Quest Diagnostics followed up its earlier release of disappointing preliminary third-quarter results with more details behind the under performance and pulled back its outlook for the full year. The addition of this information has not materially changed our assumptions and we are holding steady on our $65 fair value estimate.
Despite the new management team’s well-publicized plans to improve Quest’s operations and enhance efficiencies, we have held off on giving the firm much credit for achieving results until we see some tangible evidence that such efforts are having an effect. As a result, our estimates for 2013 have assumed on-going lackluster performance, which is in line with management’s revised outlook.
The notable gap between Quest’s recent results and those of its main rival, LabCorp, over the last few quarters only underscores how strong Quest’s narrow moat is thanks to structural advantages like cost structure and efficient scale. Despite a history of unfocused strategy and spotty operational execution, Quest still enjoys the benefits of a narrow economic moat.
We were not surprised to see that Quest’s quarterly organic volume fell 2%, but the 4.3% fall in pricing did raise our eyebrows.

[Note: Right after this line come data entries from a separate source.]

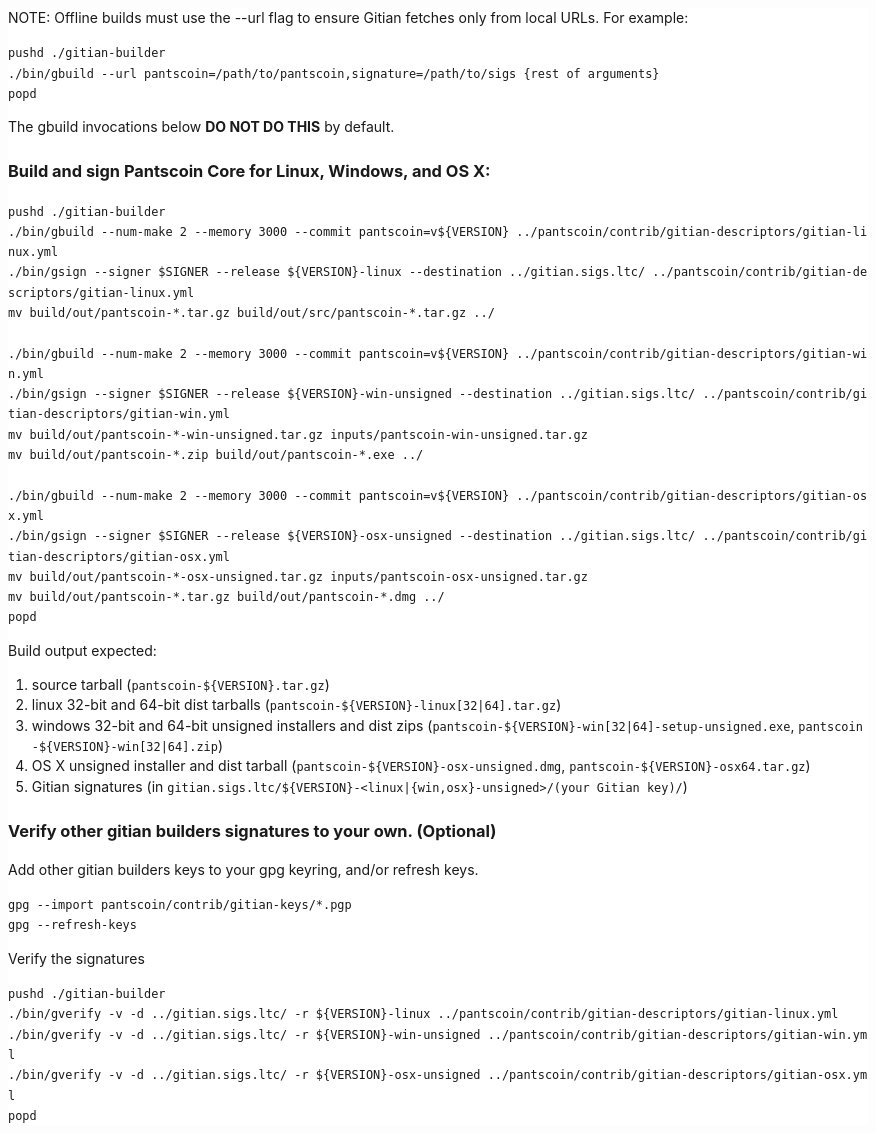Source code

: NOTE: Offline builds must use the --url flag to ensure Gitian fetches only from local URLs. For example:

    pushd ./gitian-builder
    ./bin/gbuild --url pantscoin=/path/to/pantscoin,signature=/path/to/sigs {rest of arguments}
    popd

The gbuild invocations below <b>DO NOT DO THIS</b> by default.

### Build and sign Pantscoin Core for Linux, Windows, and OS X:

    pushd ./gitian-builder
    ./bin/gbuild --num-make 2 --memory 3000 --commit pantscoin=v${VERSION} ../pantscoin/contrib/gitian-descriptors/gitian-linux.yml
    ./bin/gsign --signer $SIGNER --release ${VERSION}-linux --destination ../gitian.sigs.ltc/ ../pantscoin/contrib/gitian-descriptors/gitian-linux.yml
    mv build/out/pantscoin-*.tar.gz build/out/src/pantscoin-*.tar.gz ../

    ./bin/gbuild --num-make 2 --memory 3000 --commit pantscoin=v${VERSION} ../pantscoin/contrib/gitian-descriptors/gitian-win.yml
    ./bin/gsign --signer $SIGNER --release ${VERSION}-win-unsigned --destination ../gitian.sigs.ltc/ ../pantscoin/contrib/gitian-descriptors/gitian-win.yml
    mv build/out/pantscoin-*-win-unsigned.tar.gz inputs/pantscoin-win-unsigned.tar.gz
    mv build/out/pantscoin-*.zip build/out/pantscoin-*.exe ../

    ./bin/gbuild --num-make 2 --memory 3000 --commit pantscoin=v${VERSION} ../pantscoin/contrib/gitian-descriptors/gitian-osx.yml
    ./bin/gsign --signer $SIGNER --release ${VERSION}-osx-unsigned --destination ../gitian.sigs.ltc/ ../pantscoin/contrib/gitian-descriptors/gitian-osx.yml
    mv build/out/pantscoin-*-osx-unsigned.tar.gz inputs/pantscoin-osx-unsigned.tar.gz
    mv build/out/pantscoin-*.tar.gz build/out/pantscoin-*.dmg ../
    popd

Build output expected:

  1. source tarball (`pantscoin-${VERSION}.tar.gz`)
  2. linux 32-bit and 64-bit dist tarballs (`pantscoin-${VERSION}-linux[32|64].tar.gz`)
  3. windows 32-bit and 64-bit unsigned installers and dist zips (`pantscoin-${VERSION}-win[32|64]-setup-unsigned.exe`, `pantscoin-${VERSION}-win[32|64].zip`)
  4. OS X unsigned installer and dist tarball (`pantscoin-${VERSION}-osx-unsigned.dmg`, `pantscoin-${VERSION}-osx64.tar.gz`)
  5. Gitian signatures (in `gitian.sigs.ltc/${VERSION}-<linux|{win,osx}-unsigned>/(your Gitian key)/`)

### Verify other gitian builders signatures to your own. (Optional)

Add other gitian builders keys to your gpg keyring, and/or refresh keys.

    gpg --import pantscoin/contrib/gitian-keys/*.pgp
    gpg --refresh-keys

Verify the signatures

    pushd ./gitian-builder
    ./bin/gverify -v -d ../gitian.sigs.ltc/ -r ${VERSION}-linux ../pantscoin/contrib/gitian-descriptors/gitian-linux.yml
    ./bin/gverify -v -d ../gitian.sigs.ltc/ -r ${VERSION}-win-unsigned ../pantscoin/contrib/gitian-descriptors/gitian-win.yml
    ./bin/gverify -v -d ../gitian.sigs.ltc/ -r ${VERSION}-osx-unsigned ../pantscoin/contrib/gitian-descriptors/gitian-osx.yml
    popd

We had been expecting some weakness in pricing thanks to the substantial Medicare cut to anatomic pathology reimbursements, but this effect was exacerbated by rising denials in molecular diagnostic tests.
With the double-whammy of soft volume and pricing, Quest’s adjusted quarterly operating margin fell to 12%, roughly a drop of 460 basis points from the prior-year period. This latest quarter of anemic performance raises serious questions about how much of the disappointment can be laid at the feet of Quest specifically, versus general market conditions. Though management stressed challenging utilization trends in health care, we think the answer may lie closer to home. We will know with more certainty after LabCorp releases quarterly earnings tomorrow.